— Begin EXTRACT TO READ —

Although the Beverly Hills retail outlet of a newly christened company called Vertu is situated on a stretch of Rodeo Drive whose storefronts are occupied by Chanel, Cartier, Harry Winston, Bernini, Van Cleef & Arpels and Lladró, Vertu is, by design, concealed from the sights of window-shoppers.

You can reach Vertu either through a rear alley or by walking straight through the Hugo Boss showroom, past the scrutinizing gaze of that store's nattily dressed sales crew, to the back entrance of the building, which is marked by an austere gray banner bearing nothing more than the name of the company and a logo that looks like an abstract rendering of a raptor's outstretched wings. Vertu is one flight up. It is generally open to the public by appointment only, and the hushed vacancy of its 3,500 square feet is broken only by the strains of ethereal New Age music.

One corner of the room displays commissioned art from the British photographer Christopher Bucklow -- ghostly silhouettes of human figures that resemble vividly tinted M.R.I.'s. The art is not for sale. It does, however, prepare the visitor for an encounter with Vertu's specialized and highly self-conscious vocabulary of shopping. Initiates refer to the store as a ''client suite,'' to the service that Vertu's product delivers as ''the experience'' and to the product itself -- the world's first custom-built luxury cellphone -- as ''the instrument.''

Along one side of the room's expanse of white wall are three mounted glass cases, vaguely reminiscent of panels in a religious altarpiece. At the center of each case is a black void, a little smaller than a shoebox, where, beneath fiber-optic spotlights and behind electromagnetic locks, lies the instrument, looking rather like the well-appointed offspring of a remote control and a slender electric shaver.

In the left display case is a model built from white gold, which sells for $13,000; in the center, an $11,350 yellow gold version; and on the right, the top-of-the-line platinum Vertu, which can be purchased for $19,450 and, for the first 1,000 buyers, comes with a certificate of ownership signed by Nuovo.

— End EXTRACT TO READ —
— Begin MATERIAL PROVIDED —

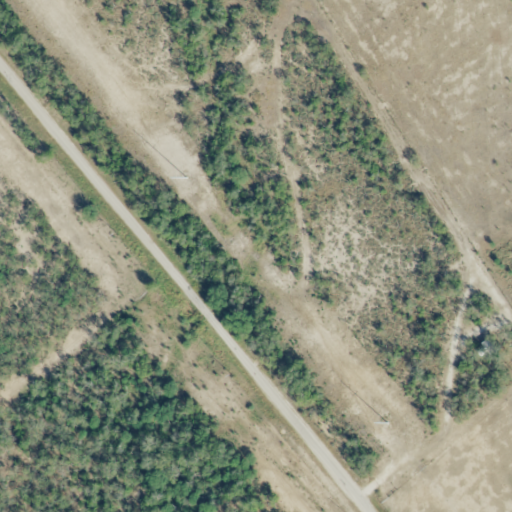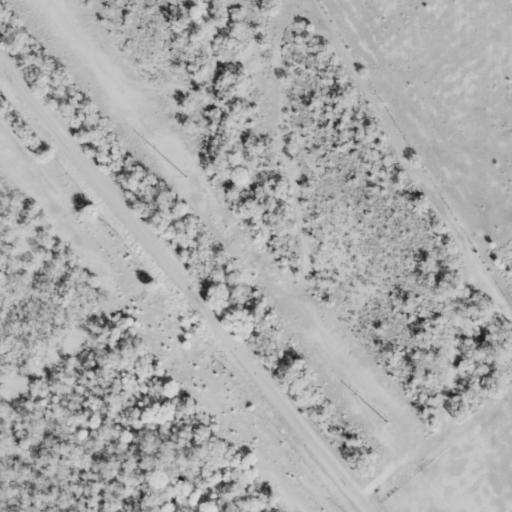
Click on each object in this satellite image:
power tower: (183, 174)
road: (184, 288)
power tower: (382, 419)
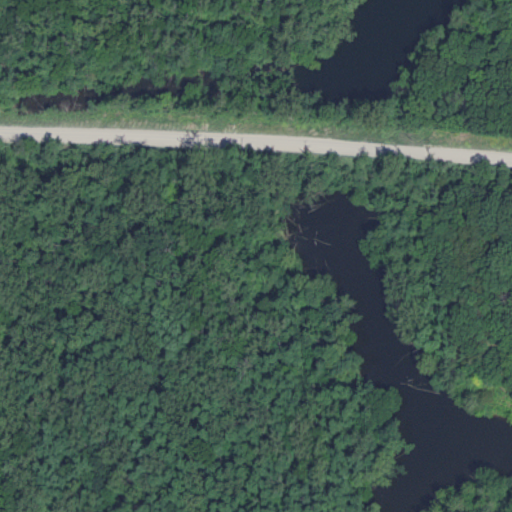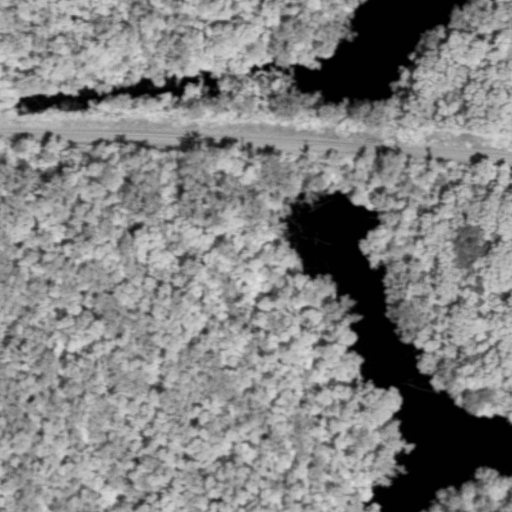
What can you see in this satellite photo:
road: (256, 136)
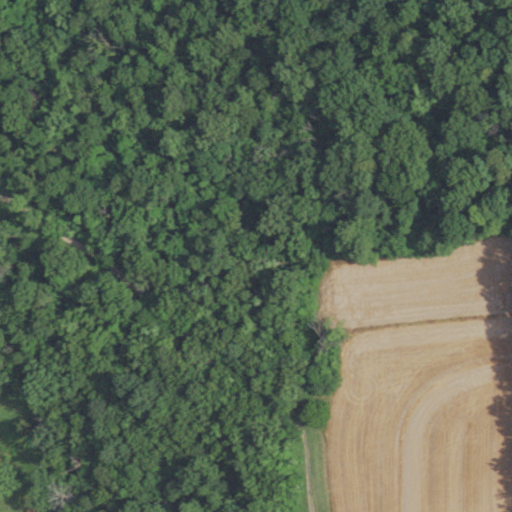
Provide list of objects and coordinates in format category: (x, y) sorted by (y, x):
road: (309, 457)
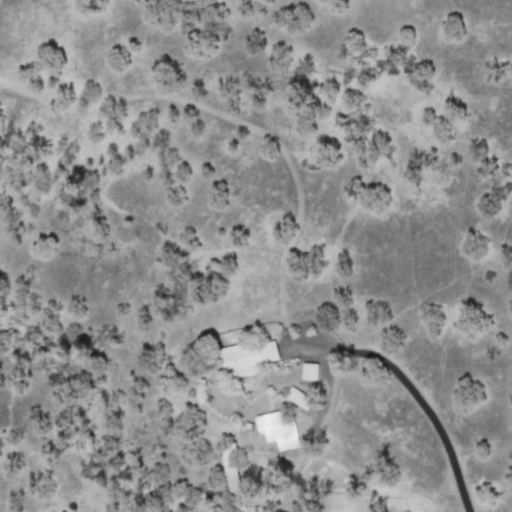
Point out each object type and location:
road: (0, 1)
building: (253, 359)
building: (314, 372)
building: (304, 399)
building: (283, 430)
road: (424, 431)
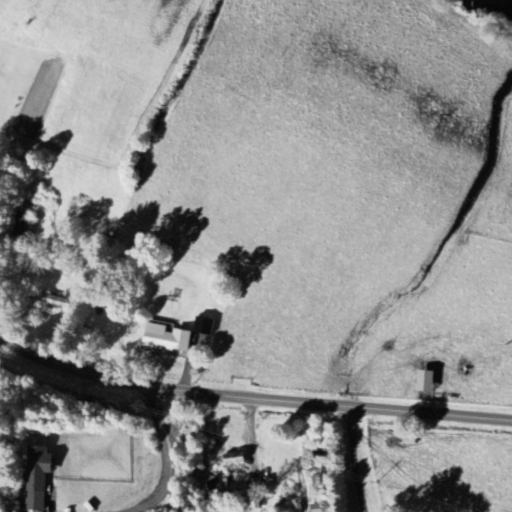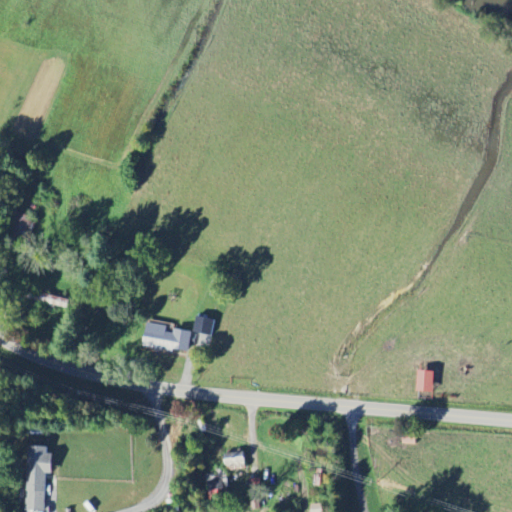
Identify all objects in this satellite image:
building: (204, 326)
building: (167, 338)
building: (425, 380)
road: (251, 397)
road: (354, 458)
building: (235, 461)
road: (169, 463)
building: (37, 477)
building: (254, 484)
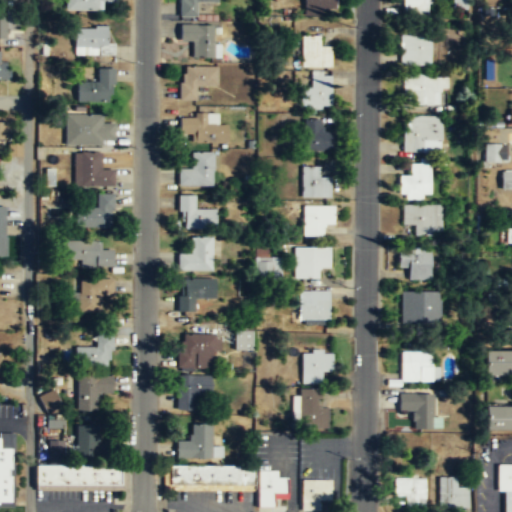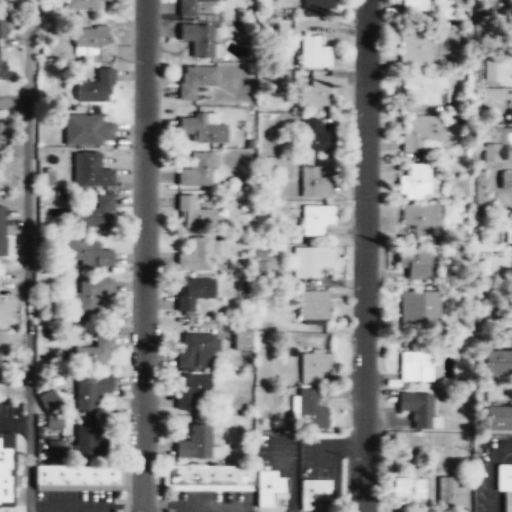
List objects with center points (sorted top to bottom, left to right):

— End MATERIAL PROVIDED —

TASKS TO CARRY OUT:
1. Quote the stretch of the Vertu passage from "Although the Beverly" through "sights of window-shoppers.".
2. Using the Vertu passage, answer these:
(a) How many square feet does the store occupy?
(b) Which British photographer made the commissioned art shown in one corner of the room?
(c) What is the price of the yellow gold model?
The entries have no connection to the Vertu passage.

SOLUTION LIST:
1.
Although the Beverly Hills retail outlet of a newly christened company called Vertu is situated on a stretch of Rodeo Drive whose storefronts are occupied by Chanel, Cartier, Harry Winston, Bernini, Van Cleef & Arpels and Lladró, Vertu is, by design, concealed from the sights of window-shoppers.

2.
(a) 3,500 square feet
(b) Christopher Bucklow
(c) $11,350